GOAL 1:
In the electricity article, turn the paragraph beginning "More than $1 billion has been invested" into a short bulleted list that keeps its main facts.
GOAL 2:
Translate this sentence from the electricity article into Spanish: "We are in a bottleneck that could last for two, three or four years."
GOAL 3:
Answer these questions using the electricity article:
(a) Where was Energy Minister Pete Hodgson standing when he appeared on television?
(b) In what year did the wholesale market begin?
(c) How much generating capacity have the new stations granted resource consent since 2000 been approved for?

TEXT PROVIDED:
--*--

By CHRIS DANIELS, Energy writer
You don't have to be old to remember the last time New Zealanders were being asked urgently to save power. Only two winters ago, Energy Minister Pete Hodgson appeared on television, standing on the rocky bed of Lake Tekapo, urging us to cut electricity use. And once again we are faced with the same winter prospect.
Will it be the same again next year? And the year after that? Despite appearances to the contrary, we may not be doomed by geography and climate to endure an endless future of cold showers.
We are in a bottleneck that could last for two, three or four years. But the outlook for five or 10 years is not quite as gloomy.
More than $1 billion has been invested in new generation since the wholesale market began in 1996. At present, 27 per cent of New Zealand's energy needs are being met by stations built in the past seven years.
And since 2000, resource consent has been granted for new stations that could generate 1300MW of electricity, the equivalent of three Clyde dams.

--*--

Stored items from a collection

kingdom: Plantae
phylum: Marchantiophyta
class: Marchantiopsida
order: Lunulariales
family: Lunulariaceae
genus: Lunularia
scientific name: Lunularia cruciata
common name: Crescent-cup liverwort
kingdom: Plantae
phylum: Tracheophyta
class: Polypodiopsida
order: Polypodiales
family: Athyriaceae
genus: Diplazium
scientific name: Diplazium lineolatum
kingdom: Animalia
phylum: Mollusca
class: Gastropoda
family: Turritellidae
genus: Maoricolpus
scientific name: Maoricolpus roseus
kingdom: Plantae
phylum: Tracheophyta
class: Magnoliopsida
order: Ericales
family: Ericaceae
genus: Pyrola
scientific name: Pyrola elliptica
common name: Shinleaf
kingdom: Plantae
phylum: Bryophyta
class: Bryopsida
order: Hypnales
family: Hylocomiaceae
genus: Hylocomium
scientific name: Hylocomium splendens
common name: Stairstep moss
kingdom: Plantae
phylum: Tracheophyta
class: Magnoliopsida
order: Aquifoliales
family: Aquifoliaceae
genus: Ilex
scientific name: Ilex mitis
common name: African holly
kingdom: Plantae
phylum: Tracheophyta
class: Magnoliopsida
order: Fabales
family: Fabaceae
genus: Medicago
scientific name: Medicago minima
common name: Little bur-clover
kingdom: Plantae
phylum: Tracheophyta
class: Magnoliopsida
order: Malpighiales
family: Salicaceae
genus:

--*--

FULL OUTPUT 1:
- Over $1 billion invested in new generation since the wholesale market began in 1996
- Stations built in the past seven years now meet 27 per cent of New Zealand's energy needs

FULL OUTPUT 2:
Estamos en un cuello de botella que podría durar dos, tres o cuatro años.

FULL OUTPUT 3:
(a) On the rocky bed of Lake Tekapo.
(b) 1996.
(c) 1300MW, the equivalent of three Clyde dams.